The fruit gets spread out on the bottom of the pan before you pour in your batter – which on it’s own is quite amazing.
This light and sweet batter is made up of naturally gluten free almond flour, olive oil, maple syrup, greek yogurt, lemon zest, vanilla and just a touch of nutmeg. There’s also the eggs, baking soda, and salt, but those are just the basics.
Now, this cake certainly doesn’t have to be served in the morning – I’ve enjoyed it as an afternoon (or midnight) snack many a nights – but it does fit the bill if you’re searching for a not-too-guilty pleasure with your first cup of joe.
And while you and only you can define what is healthy enough for your breakfast hour, I deem this one A-OK for mine.
It also freezes like a dream, which is great if you’re always running out the door and need to grab something super quick.
Just look at those firm little cake booty! Don’t you just want to reach out and grab one?
(Gluten Free) Double Berry Upside Down Cake – Baker by Nature
For the batter:
2 cups + 2 tablespoons  almond meal (packed)
1 teaspoon baking soda
1/2 teaspoon salt
1/4 teaspoon freshly ground nutmeg
6 large eggs, at room temperature
1 teaspoon lemon zest
1/2 olive oil
1/4 cup greek yogurt
1 teaspoon vanilla extract
1/2 cup pure maple syrup
For the berries:
1 1/2 cups frozen wild blueberries
1 1/2 cup frozen wild raspberries
1/4 cup pure maple syrup
Berry Instructions: Mix all ingredients in a large bowl and pour into an 8 inch cake pan lined with parchment paper and greased well.
Cake Instructions: Preheat oven to 350 degrees (F). Line an 8 inch cake pan with parchment paper and grease well.
In a large bowl combine all dry ingredients, mix well.
In a separate bowl whisk eggs, lemon zest, and vanilla.
Add the egg mixture into the dry ingredients.
Add olive oil and maple syrup, then fold in the greek yogurt. Stir well to combine.
Pour mixture over berries, smooth the top with a spatula, and bake for about 75 minutes (mine was perfect at 70), or until it has firmed up and is golden brown around the edges.
Once removed from the oven, allow the cake to cool for at least 20 minutes before flipping over and digging in. P.S. this is awesome with ice cream on top.
Notes: Since we’re using almond flour and a lot of liquid ingredients, you cake may slightly split when you flip it from the pan (I’d say it did this only twice in my recipe testing with this cake, but it’s good to be aware of before baking it). Don’t freak out! Just let it cool well before removing it from the pan, and if it does break a little, cut it into slices before serving. No biggie.

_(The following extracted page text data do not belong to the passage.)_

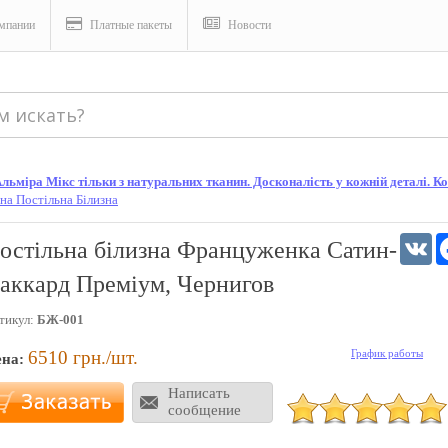
мпании
Платные пакеты
Новости
ьміра Мікс тільки з натуральних тканин. Досконалість у кожній деталі. Кон
на Постільна Білизна
V
остільна білизна Француженка Сатин-
аккард Преміум, Чернигов
тикул:
БЖ-001
6510
грн./шт.
График работы
ена:
Написать
сообщение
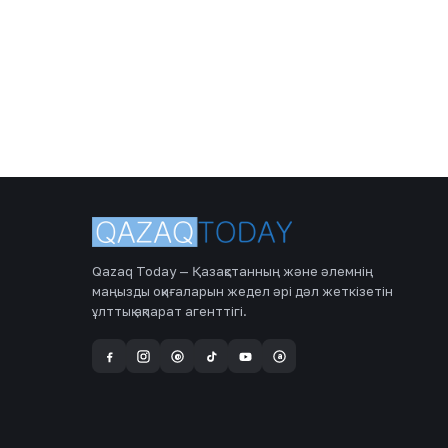
Qazaq Today — Қазақстанның және әлемнің
маңызды оқиғаларын жедел әрі дәл жеткізетін
ұлттық ақпарат агенттігі.
a
@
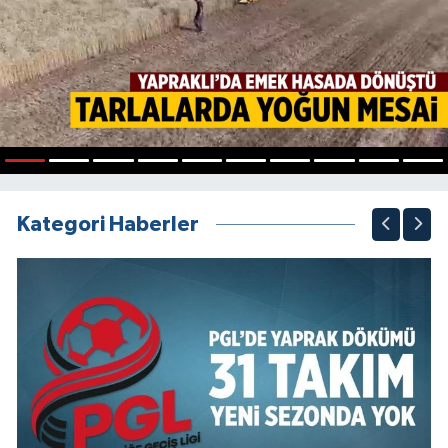
1
2
3
4
5
6
7
8
9
10
Kategori Haberler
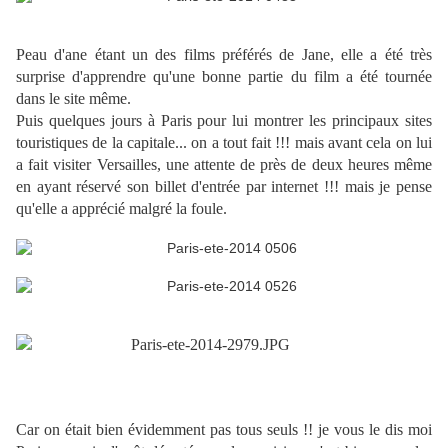
Peau d'ane étant un des films préférés de Jane, elle a été très
surprise d'apprendre qu'une bonne partie du film a été tournée
dans le site même.
Puis quelques jours à Paris pour lui montrer les principaux sites
touristiques de la capitale... on a tout fait !!! mais avant cela on lui
a fait visiter Versailles, une attente de près de deux heures même
en ayant réservé son billet d'entrée par internet !!! mais je pense
qu'elle a apprécié malgré la foule.
Car on était bien évidemment pas tous seuls !! je vous le dis moi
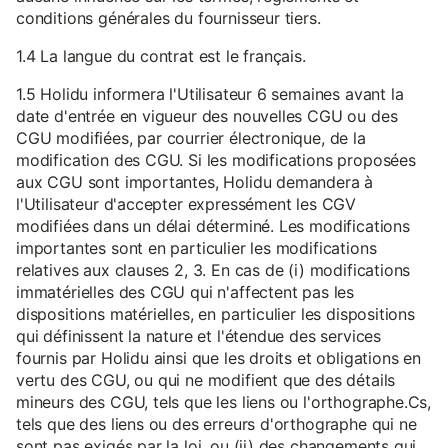
conditions générales du fournisseur tiers.
1.4 La langue du contrat est le français.
1.5 Holidu informera l'Utilisateur 6 semaines avant la
date d'entrée en vigueur des nouvelles CGU ou des
CGU modifiées, par courrier électronique, de la
modification des CGU. Si les modifications proposées
aux CGU sont importantes, Holidu demandera à
l'Utilisateur d'accepter expressément les CGV
modifiées dans un délai déterminé. Les modifications
importantes sont en particulier les modifications
relatives aux clauses 2, 3. En cas de (i) modifications
immatérielles des CGU qui n'affectent pas les
dispositions matérielles, en particulier les dispositions
qui définissent la nature et l'étendue des services
fournis par Holidu ainsi que les droits et obligations en
vertu des CGU, ou qui ne modifient que des détails
mineurs des CGU, tels que les liens ou l'orthographe.Cs,
tels que des liens ou des erreurs d'orthographe qui ne
sont pas exigés par la loi, ou (ii) des changements qui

Stacy | Wicked Good Kitchen says
Oh, my stars! LOVE all the berries in this wicked berry upside down cake…made with greek yogurt, pure maple syrup for sweetening, olive oil and almond meal/flour. This is my kind of breakfast cake! Need to make ASAP for me and The Big Lug. Thank you for a great weekend coffee cake indulgence that is healthy. You ROCK, Ashley! Pinning… xo
Kiran @ KiranTarun.com says
Spring has been pretty lame — good news is that berry upside cake literally switched my focus to food. And drool 😀
Mary Beth @ Cupcakes and Crinoline says
This looks absolutely beautiful and tasty ~ almost too pretty to eat. *pinning*
Robin {Mom Foodie} says
Sure looks good to me… off to pin it for my gluten-free pals 🙂
Katy @ Katy's Kitchen says
Why, this certainly looks berry delicious 😉
Dorothy @ Crazy for Crust says
This looks really good, perfect for spring! I hope spring comes to you soon!
Liz says
I adore berry desserts and there’s something magical that happens when you combine more than one type in a dessert! Yummy cake!

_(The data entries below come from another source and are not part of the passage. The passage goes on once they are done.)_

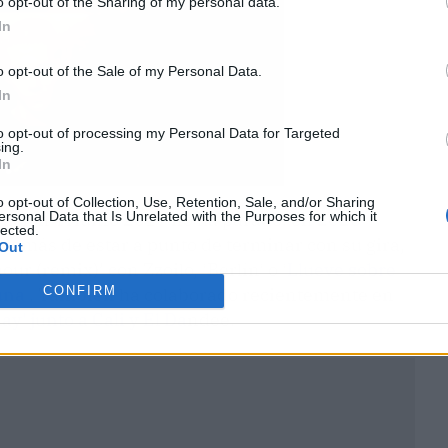
o opt-out of the Sharing of my personal data.
In
o opt-out of the Sale of my Personal Data.
In
to opt-out of processing my Personal Data for Targeted
ing.
In
o opt-out of Collection, Use, Retention, Sale, and/or Sharing
ersonal Data that Is Unrelated with the Purposes for which it
ración Triunfo 2017 no ha parado: en 2020
lected.
además de estar a punto de terminar con su gira,
Out
r (remix)’ con Zzoilo, ‘Berlín‘ o ‘
Llueve sobre
CONFIRM
Luna
. También ha colaborado recientemente en
ay' junto a Cali y El Da
ndee.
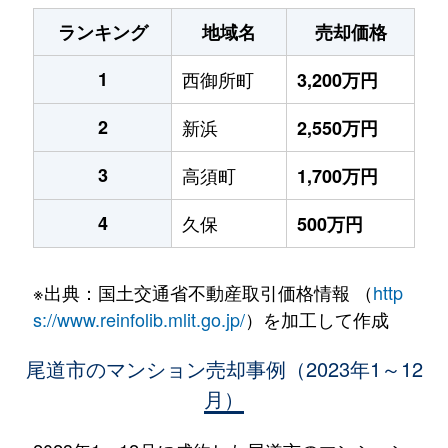
ランキング
地域名
売却価格
1
西御所町
3,200万円
2
新浜
2,550万円
3
高須町
1,700万円
4
久保
500万円
※出典：国土交通省不動産取引価格情報 （
http
s://www.reinfolib.mlit.go.jp/
）を加工して作成
尾道市のマンション売却事例（2023年1～12
月）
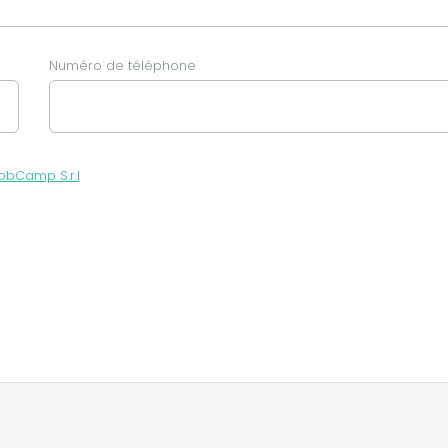
Numéro de téléphone
obCamp S.r.l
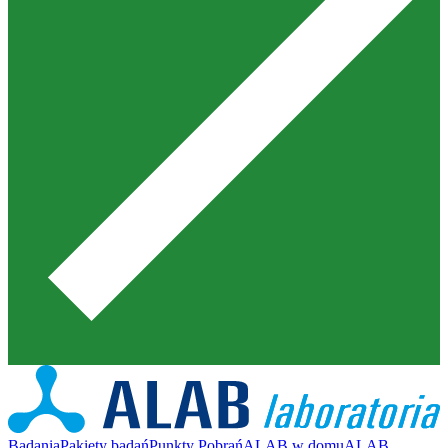
Badania
Pakiety badań
Punkty Pobrań
ALAB w domu
ALAB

Pamela @ Brooklyn Farm Girl says
Ok, this looks amazing. I’m a raspberry and blueberry fan and always looking how to add them into desserts…. or breakfast.

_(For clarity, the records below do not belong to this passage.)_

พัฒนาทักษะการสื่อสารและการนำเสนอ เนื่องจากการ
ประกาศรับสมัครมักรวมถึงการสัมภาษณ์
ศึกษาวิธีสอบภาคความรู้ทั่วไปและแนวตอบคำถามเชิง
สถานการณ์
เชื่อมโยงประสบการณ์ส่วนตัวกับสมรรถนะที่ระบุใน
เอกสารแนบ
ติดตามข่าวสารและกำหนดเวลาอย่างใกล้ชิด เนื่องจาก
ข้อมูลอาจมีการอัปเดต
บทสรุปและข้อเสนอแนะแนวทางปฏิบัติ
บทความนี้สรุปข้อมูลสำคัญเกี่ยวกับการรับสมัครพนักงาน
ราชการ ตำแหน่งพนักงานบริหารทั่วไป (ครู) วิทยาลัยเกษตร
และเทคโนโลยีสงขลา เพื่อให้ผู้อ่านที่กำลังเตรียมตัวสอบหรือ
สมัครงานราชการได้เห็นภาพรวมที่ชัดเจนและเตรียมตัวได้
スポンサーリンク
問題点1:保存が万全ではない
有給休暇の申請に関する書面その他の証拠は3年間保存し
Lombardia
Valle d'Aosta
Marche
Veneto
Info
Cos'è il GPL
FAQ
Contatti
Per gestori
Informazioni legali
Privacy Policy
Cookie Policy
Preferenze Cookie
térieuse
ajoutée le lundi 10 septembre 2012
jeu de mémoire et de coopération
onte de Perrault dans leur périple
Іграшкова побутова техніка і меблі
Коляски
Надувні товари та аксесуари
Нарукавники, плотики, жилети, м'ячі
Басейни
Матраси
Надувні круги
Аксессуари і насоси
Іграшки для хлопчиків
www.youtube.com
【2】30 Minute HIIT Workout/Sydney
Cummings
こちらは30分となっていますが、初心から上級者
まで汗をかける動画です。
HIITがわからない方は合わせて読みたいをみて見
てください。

So now I return the question… do you have any leftovers? 🙂 🙂
Chung-Ah | Damn Delicious says
You’ll be in LA soon, soaking up the sun with me! And dude – this cake – YES! Love the loads of berries on this!
bakerbynature says
YESSSSSSS!
Suzie says
Yes, this weather is lame. I wish it would get nice out and stay that way! That bowl of berries alone looks so good. The cake though takes it to a whole new level…yum!